For the Army, the Future Ready Training System is at the core of the CA’s Army in Motion, and delivering training to the point of need is dependent on open systems architectures that are Defence owned and industry informed. Army’s land training environment connects with live, virtual and constructive training to enable an integrated environment. This Land Training Environment based on documented standards and open architectures facilitates rapid technology insertion to maintain a modern capable training environment.

Performance assessment to accelerate preparedness

The global threat environment is changing across all domains. Increasingly, soldiers are facing skill decay and cognitive overload due to the speed and detail necessary for each decision.

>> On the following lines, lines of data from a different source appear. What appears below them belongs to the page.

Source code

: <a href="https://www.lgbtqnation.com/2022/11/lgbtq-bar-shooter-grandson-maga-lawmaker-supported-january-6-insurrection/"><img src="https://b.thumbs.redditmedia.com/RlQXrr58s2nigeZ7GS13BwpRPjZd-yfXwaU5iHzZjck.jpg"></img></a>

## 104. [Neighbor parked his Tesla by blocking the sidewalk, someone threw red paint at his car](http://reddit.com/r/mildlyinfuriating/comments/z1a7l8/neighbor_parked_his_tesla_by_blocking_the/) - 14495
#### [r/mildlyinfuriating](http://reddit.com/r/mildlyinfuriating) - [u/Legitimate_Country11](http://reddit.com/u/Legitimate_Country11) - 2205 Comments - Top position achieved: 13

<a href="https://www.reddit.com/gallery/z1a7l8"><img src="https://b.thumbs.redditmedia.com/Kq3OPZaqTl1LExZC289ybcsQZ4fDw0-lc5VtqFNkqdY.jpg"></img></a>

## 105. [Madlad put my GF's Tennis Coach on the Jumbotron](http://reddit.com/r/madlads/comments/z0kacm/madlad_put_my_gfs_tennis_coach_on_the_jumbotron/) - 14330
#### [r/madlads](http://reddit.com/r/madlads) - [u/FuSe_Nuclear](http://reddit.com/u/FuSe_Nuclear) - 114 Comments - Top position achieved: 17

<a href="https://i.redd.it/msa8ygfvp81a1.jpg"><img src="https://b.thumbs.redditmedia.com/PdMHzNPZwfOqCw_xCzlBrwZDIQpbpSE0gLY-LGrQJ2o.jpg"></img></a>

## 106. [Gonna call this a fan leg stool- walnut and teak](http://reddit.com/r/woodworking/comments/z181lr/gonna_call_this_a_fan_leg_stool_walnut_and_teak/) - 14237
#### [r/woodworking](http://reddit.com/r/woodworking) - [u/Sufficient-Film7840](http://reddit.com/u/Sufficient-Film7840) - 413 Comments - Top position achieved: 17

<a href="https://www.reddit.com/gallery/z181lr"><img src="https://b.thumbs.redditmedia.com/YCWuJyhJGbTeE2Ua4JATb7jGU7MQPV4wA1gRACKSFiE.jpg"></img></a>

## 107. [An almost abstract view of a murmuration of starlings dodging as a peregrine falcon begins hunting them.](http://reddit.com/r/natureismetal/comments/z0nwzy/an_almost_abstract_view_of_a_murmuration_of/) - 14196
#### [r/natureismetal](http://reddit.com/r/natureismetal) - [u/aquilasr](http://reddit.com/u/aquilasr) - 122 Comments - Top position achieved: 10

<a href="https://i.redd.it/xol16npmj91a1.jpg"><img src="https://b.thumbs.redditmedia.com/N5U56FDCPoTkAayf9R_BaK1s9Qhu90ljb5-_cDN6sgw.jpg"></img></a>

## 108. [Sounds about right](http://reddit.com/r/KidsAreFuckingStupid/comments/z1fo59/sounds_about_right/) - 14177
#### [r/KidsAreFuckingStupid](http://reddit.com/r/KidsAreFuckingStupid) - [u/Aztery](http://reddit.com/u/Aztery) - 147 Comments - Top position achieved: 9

New data-driven training management methods can help the ADF overcome this and provide a more accurate objective assessment of unit preparedness. Australian Army units, small unit leaders and combat commanders can leverage intelligent targetry that are able to gather information and provide analytics to give a better understanding of skills. AI-based virtual instruction and intelligent after-action reviews can work in tandem to improve soldier and unit skills.

Investments in AI training align with the Australian Army’s training transformation, ensuring training is delivered faster and at the point of need with the end goal of increasing the operational readiness of teams to respond to future challenges in conflict and peacetime. These advancements will also help to shape army-to-army training, capacity building and resilience with other land forces across the Indo-Pacific.

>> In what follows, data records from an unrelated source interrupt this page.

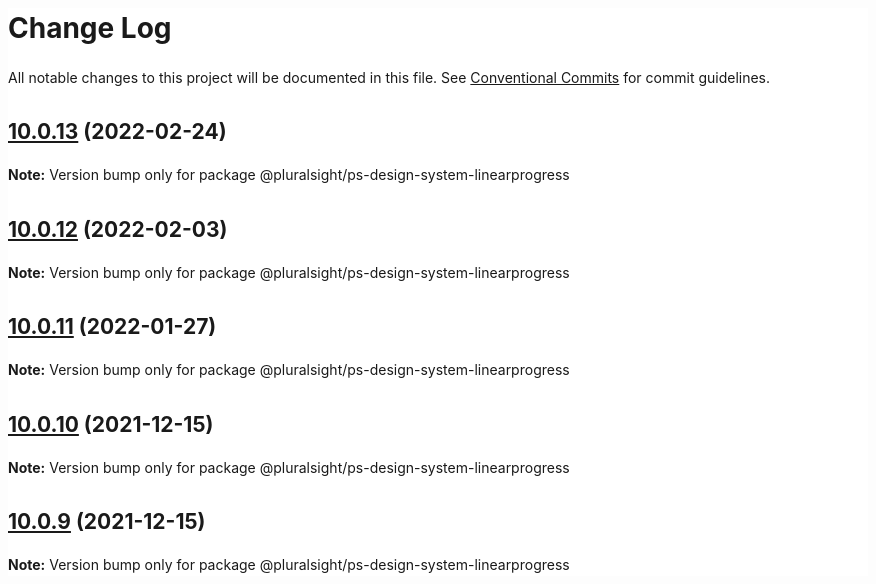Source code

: # Change Log

All notable changes to this project will be documented in this file.
See [Conventional Commits](https://conventionalcommits.org) for commit guidelines.

## [10.0.13](https://github.com/pluralsight/design-system/compare/@pluralsight/ps-design-system-linearprogress@10.0.12...@pluralsight/ps-design-system-linearprogress@10.0.13) (2022-02-24)

**Note:** Version bump only for package @pluralsight/ps-design-system-linearprogress





## [10.0.12](https://github.com/pluralsight/design-system/compare/@pluralsight/ps-design-system-linearprogress@10.0.11...@pluralsight/ps-design-system-linearprogress@10.0.12) (2022-02-03)

**Note:** Version bump only for package @pluralsight/ps-design-system-linearprogress





## [10.0.11](https://github.com/pluralsight/design-system/compare/@pluralsight/ps-design-system-linearprogress@10.0.10...@pluralsight/ps-design-system-linearprogress@10.0.11) (2022-01-27)

**Note:** Version bump only for package @pluralsight/ps-design-system-linearprogress





## [10.0.10](https://github.com/pluralsight/design-system/compare/@pluralsight/ps-design-system-linearprogress@10.0.9...@pluralsight/ps-design-system-linearprogress@10.0.10) (2021-12-15)

**Note:** Version bump only for package @pluralsight/ps-design-system-linearprogress





## [10.0.9](https://github.com/pluralsight/design-system/compare/@pluralsight/ps-design-system-linearprogress@10.0.8...@pluralsight/ps-design-system-linearprogress@10.0.9) (2021-12-15)

**Note:** Version bump only for package @pluralsight/ps-design-system-linearprogress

Two additional steps will take training to the next level across company, joint task force and corps-level command and staff. First, the ADF could extend scalable open architecture training to the Joint All Domain Command and Control (JADC2) environment to connect sensors from all military services. Second, the ADF’s development of a multi-resolution joint synthetic environment will allow Australia’s multi-domain task force commanders to train as they fight.

Resilient sustainment for the 21st century warfighter

Being prepared today is only the first step, and to guarantee future success, the Australian Army must ensure availability of the future force. The deployed force needs to be able to rely on industry contractors and a robust pipeline of talent and technology for enduring operations in support of national security.

Sustainment is critical to the mission support package for warfighting platforms, but resilient sustainment provides assurance of an enduring warfighting capability. Continuous military operations for the ADF can be assured by implementing enhanced logistics command and control and AI-based platform prognostics.

Picture a high velocity supply chain with parts provided where and when they are needed, and there is no single point of failure across the logistics tail.

Examples of this are predictive maintenance and prognostic health management. Rather than waiting for part failure to trigger in-field repair, predictive maintenance capability makes it possible for maintainers to take action prior to the mission.

This capability has been proven through US Special Operations Command Global Logistics Support Services and New Zealand Defence Force’s Project Alexander. From design to disposal, the programs provide life cycle management of the global supply chain, warehousing, platform and equipment repair, maintenance and modifications.  

Preserving security

In summary, the success of Australia’s future fighting force relies on the ability to adopt advancements in training and resilient sustainment technologies.

The concepts discussed – training at the point of need, AI-powered performance assessment and enduring warfighting readiness – are well within the Australian Army’s grasp. Implementing these concepts and tools will provide an Army in Motion and soldiers well prepared for the mission.

Neale Prescott is director business development, Lockheed Martin, Australia.